Rochelle Ritchie spoke with residents who say the people need to be better protected by the state’s attorney.

Protect the people; drop the crime. It’s a simple concept people in west Baltimore say is necessary in order to see a dramatic shift in the city’s courtrooms.

Baltimore City is in a stage of metamorphosis as city leaders attempt to euthanize the gang activity in neighborhoods tormented by shootings and homicides.

Friday night, west Baltimore residents begged for peace and protection.

“We’re tired of the intimidation; we’re tired of living in fear in our neighborhoods,” said one resident.

The state’s attorney’s office will hire two prosecutors to focus their attention on convicting some of the city’s most violent and wanted criminals, many who are part of the Black Guerrilla Family gang. It’s a good solution to some.

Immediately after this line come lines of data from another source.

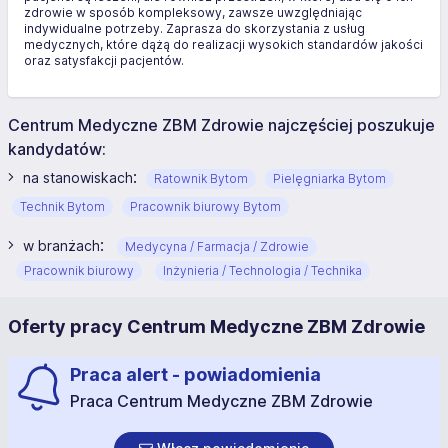
zdrowie w sposób kompleksowy, zawsze uwzględniając
indywidualne potrzeby. Zaprasza do skorzystania z usług
medycznych, które dążą do realizacji wysokich standardów jakości
oraz satysfakcji pacjentów.
Centrum Medyczne ZBM Zdrowie najczęściej poszukuje
kandydatów:
:
na stanowiskach
Ratownik Bytom
Pielęgniarka Bytom
Technik Bytom
Pracownik biurowy Bytom
:
w branżach
Medycyna / Farmacja / Zdrowie
Pracownik biurowy
Inżynieria / Technologia / Technika
Oferty pracy Centrum Medyczne ZBM Zdrowie
Praca alert - powiadomienia
Praca Centrum Medyczne ZBM Zdrowie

“You really need to hit the gangs where it hurts and that is federal prosecution and finances,” said public safety expert Rob Weinhold.

Wasteful spending to others, who say before you change what happens in the courtroom, you have to change the fear of being labeled a snitch on the streets.

“They won’t convict certain people because they don’t have any trust in the state’s attorney’s office,” said Bilal Ali.

“You know something is going on and then the next thing you look out, they back on the street, back on your block, daring you to say something,” said Sandra Almond-Cooper.

Many residents across Baltimore say the weapon of intimidation is much stronger than the prosecutor’s office. Many remember the Dawson family that was murdered in 2002 after they repeatedly reported drug dealing in their neighborhood. All five family members died when their home was firebombed. It’s a
fear factor for many.

“If you’re trying to convict someone in this area, nine out of ten times, they are not going to convict someone they grew up with,” said Byron Deese.

The two prosecutors will be paid roughly $250,000 and taxpayers will foot the bill.